The New Republic's tenacious media reporter Gabriel Sherman, has finally delivered a much-anticipated story
on the the Washington "Post Apocalypse." Sherman, a take-down specialist whose March 2009 cover story
helped define Politico's reputation, diagnoses the
Post's troubles over a tough handful of years. He digs up old scandals and reports some new ones to
explain what he calls "the messy decline of a great newspaper." Before the media-debate hits, here are the highlights of the 4,700-word bombshell.
- Salongate The controversial "salons"
were Post Publisher Katharine Weymouth's idea. She had pushed them
since long before she became publisher but was met with internal
resistance. "[P]rivately, the scandal had left the newsroom questioning
judgment of both Weymouth and Marcus Brauchli, the paper's new editor."

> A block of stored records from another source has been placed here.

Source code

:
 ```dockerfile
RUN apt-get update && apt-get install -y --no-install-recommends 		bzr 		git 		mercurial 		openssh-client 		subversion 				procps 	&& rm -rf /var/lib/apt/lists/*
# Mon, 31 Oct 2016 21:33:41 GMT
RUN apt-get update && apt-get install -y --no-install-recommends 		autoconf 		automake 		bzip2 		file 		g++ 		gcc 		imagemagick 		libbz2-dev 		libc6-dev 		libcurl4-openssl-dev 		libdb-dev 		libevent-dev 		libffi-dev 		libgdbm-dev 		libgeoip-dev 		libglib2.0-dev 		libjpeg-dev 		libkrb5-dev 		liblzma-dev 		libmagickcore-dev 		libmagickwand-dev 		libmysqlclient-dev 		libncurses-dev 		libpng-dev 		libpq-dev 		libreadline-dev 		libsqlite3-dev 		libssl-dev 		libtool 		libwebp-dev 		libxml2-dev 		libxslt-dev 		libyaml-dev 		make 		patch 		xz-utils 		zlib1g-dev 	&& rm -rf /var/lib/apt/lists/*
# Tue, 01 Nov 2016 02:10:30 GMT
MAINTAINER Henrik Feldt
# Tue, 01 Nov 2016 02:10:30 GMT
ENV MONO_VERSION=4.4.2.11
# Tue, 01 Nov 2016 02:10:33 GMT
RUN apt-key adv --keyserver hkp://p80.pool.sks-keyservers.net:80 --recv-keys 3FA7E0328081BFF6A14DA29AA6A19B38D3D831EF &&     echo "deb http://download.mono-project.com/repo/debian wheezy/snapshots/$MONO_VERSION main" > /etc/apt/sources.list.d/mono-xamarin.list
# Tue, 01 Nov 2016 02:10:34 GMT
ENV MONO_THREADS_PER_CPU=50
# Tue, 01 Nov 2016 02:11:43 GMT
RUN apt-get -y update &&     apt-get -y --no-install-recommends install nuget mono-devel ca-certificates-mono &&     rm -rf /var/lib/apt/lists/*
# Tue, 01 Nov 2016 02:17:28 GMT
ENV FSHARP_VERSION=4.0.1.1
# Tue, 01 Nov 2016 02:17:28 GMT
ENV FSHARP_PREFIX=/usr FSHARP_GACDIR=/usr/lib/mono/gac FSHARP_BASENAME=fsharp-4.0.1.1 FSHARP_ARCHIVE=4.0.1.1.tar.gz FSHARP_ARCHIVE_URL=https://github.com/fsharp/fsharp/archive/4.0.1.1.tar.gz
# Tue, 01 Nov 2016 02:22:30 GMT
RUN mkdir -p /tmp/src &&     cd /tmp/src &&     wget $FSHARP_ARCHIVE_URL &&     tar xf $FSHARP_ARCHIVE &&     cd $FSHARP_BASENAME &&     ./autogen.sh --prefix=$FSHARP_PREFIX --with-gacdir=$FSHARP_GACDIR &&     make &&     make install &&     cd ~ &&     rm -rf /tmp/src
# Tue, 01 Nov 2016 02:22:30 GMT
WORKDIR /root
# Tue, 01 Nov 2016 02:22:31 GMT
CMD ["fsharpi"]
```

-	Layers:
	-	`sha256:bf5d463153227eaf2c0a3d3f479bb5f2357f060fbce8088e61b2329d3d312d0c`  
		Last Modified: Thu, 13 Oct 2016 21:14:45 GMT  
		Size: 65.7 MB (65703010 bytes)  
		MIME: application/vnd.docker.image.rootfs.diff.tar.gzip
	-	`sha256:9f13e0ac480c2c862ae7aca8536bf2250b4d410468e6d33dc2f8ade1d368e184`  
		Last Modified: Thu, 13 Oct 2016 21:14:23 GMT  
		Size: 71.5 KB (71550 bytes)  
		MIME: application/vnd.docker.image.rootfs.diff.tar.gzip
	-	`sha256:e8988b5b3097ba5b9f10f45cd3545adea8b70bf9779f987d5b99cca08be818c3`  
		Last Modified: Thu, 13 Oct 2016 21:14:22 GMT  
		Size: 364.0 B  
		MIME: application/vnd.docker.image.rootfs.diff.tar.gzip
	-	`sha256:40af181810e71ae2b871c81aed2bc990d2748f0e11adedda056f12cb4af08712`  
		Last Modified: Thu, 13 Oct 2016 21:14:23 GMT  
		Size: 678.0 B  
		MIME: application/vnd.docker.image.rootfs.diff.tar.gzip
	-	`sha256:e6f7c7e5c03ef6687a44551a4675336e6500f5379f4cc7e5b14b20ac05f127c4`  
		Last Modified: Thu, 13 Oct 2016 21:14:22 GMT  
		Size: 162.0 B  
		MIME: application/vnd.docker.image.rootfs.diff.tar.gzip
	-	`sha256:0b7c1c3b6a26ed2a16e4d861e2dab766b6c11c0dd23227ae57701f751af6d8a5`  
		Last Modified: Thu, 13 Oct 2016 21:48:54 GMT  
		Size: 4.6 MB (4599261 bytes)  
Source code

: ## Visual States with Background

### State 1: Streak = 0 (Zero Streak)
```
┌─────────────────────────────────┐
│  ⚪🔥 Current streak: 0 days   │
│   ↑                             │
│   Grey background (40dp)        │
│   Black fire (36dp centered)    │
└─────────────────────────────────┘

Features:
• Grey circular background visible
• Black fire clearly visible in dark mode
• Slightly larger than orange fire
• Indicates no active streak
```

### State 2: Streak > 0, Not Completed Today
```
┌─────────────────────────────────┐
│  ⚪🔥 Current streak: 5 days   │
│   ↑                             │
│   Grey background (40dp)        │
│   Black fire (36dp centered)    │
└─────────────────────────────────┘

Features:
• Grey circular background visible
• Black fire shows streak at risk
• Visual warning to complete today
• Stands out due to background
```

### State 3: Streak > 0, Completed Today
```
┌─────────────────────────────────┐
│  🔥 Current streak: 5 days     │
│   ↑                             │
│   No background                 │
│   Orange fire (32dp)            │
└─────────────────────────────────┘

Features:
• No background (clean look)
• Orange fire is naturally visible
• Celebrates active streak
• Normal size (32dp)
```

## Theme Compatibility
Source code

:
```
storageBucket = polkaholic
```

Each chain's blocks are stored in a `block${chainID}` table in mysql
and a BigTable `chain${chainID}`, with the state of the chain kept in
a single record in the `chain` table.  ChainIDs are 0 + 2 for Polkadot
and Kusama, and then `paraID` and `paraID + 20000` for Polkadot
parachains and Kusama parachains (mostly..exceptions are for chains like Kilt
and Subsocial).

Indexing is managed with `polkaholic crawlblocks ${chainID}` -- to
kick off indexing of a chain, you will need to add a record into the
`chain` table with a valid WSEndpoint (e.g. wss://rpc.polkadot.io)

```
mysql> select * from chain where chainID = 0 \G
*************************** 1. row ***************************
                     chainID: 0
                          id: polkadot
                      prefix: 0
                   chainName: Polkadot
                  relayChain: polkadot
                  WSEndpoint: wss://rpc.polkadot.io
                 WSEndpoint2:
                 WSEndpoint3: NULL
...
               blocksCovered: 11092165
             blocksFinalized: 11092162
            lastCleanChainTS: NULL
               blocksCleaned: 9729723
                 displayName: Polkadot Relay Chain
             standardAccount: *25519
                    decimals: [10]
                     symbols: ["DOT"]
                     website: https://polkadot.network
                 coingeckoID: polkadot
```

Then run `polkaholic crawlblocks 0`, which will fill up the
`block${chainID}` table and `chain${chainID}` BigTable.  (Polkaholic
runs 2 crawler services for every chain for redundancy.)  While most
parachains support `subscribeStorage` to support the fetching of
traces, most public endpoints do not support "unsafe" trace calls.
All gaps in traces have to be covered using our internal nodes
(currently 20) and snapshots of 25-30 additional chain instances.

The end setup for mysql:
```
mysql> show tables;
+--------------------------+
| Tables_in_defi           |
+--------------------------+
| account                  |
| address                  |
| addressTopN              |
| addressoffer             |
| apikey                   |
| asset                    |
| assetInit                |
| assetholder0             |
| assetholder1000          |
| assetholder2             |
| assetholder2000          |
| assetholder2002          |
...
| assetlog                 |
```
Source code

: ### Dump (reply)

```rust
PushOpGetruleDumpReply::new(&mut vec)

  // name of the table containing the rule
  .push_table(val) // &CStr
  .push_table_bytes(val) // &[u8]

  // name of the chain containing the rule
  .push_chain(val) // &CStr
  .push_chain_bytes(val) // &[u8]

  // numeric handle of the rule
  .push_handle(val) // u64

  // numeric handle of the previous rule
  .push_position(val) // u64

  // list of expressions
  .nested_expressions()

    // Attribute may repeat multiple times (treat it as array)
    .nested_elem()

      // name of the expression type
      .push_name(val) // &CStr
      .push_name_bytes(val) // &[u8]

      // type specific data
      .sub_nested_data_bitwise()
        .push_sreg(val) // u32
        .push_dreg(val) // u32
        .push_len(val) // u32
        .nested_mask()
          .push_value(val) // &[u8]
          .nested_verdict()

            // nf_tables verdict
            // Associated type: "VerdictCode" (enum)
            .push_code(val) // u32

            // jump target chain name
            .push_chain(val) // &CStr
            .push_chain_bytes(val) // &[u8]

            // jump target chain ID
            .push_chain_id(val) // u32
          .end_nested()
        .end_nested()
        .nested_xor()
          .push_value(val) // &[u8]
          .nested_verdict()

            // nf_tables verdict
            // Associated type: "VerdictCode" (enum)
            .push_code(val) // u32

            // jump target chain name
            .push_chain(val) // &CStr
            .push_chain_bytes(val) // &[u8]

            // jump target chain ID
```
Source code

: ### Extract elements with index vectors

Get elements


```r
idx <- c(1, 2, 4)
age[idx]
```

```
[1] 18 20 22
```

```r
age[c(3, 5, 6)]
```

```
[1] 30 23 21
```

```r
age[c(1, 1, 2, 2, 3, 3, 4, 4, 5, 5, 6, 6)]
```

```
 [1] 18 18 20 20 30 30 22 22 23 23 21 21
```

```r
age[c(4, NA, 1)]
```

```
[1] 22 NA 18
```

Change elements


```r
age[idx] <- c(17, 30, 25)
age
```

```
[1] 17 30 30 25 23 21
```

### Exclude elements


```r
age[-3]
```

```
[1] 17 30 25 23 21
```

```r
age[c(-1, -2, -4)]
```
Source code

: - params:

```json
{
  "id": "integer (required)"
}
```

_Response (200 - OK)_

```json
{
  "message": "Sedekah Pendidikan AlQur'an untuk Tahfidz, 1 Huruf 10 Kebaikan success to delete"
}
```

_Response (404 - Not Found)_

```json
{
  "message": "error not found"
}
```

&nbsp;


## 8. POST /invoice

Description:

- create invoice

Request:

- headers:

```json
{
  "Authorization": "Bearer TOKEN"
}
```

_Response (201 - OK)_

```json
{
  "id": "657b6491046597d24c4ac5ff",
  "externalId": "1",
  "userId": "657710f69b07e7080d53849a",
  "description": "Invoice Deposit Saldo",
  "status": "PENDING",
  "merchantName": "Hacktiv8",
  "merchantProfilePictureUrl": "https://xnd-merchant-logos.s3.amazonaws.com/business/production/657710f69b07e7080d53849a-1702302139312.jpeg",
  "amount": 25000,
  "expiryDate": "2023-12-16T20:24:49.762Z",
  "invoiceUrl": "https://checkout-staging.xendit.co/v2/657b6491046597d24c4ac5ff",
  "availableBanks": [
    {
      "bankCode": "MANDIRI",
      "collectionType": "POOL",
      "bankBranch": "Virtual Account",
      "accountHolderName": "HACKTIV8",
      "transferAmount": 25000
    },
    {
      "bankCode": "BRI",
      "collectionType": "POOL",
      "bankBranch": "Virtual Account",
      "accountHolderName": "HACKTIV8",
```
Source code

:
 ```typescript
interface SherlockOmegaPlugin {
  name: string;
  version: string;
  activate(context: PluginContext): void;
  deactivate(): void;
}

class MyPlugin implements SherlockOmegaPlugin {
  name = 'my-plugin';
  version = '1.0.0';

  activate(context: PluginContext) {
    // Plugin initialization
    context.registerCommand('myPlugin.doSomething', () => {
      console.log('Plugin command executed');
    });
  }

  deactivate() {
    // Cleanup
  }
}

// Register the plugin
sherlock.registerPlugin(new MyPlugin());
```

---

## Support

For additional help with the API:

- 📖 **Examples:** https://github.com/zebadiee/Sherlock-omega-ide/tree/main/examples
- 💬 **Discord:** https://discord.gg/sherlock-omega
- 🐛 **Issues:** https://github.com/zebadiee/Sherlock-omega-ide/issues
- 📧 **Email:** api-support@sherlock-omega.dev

- Weymouth Internally Unpopular
A parade of Post editors and writers complain to Sherman about
Weymouth, who refused to work on the paper's editorial side before
taking over. Says star reporter Walter Pincus, "Literally, she only
knew five or six of us."
- Identity Crisis Sherman argues
the Post's biggest problem is that it lacks a clear identity, unlike
competitors New York Times and Wall Street Journal. "It can’t go completely local because the local news in Washington is,
in many respects, national; and its status as the paper of record for
national politics is under assault from numerous
competitors--competitors it isn’t clear the Post can defeat."
- The Search for an Editor
Before Weymouth tapped Marcus Brauchli of the Wall Street Journal to
lead as executive editor, others considers were Newsweek's Jon Meacham,
foreign affairs columnist David Ignatius, and New York Times deputy
managing editor Jon Landman. Staffers call Brauchli "Count Brauchula"
and suggest he got the job by impressing Weymouth when, while she was
driving him to the Post offices, he calmly removed a spider from her
- Web Versus Print Turf War Sherman surveys the
internal debate between print staffers calling for substantive national
and foreign coverage versus web staffers demanding Politico-style
obsessive beltway coverage. He says the web side is winning, citing the
Post's mobilization of a 25-person war room to cover the White House
party crashers. One print staffer complains, "If I were to call a
similar meeting on Al Qaeda’s recruitment in
the U.S., you know what I would get? I might get two people there." A
web staffer counters, "At the Post, the Neanderthals won."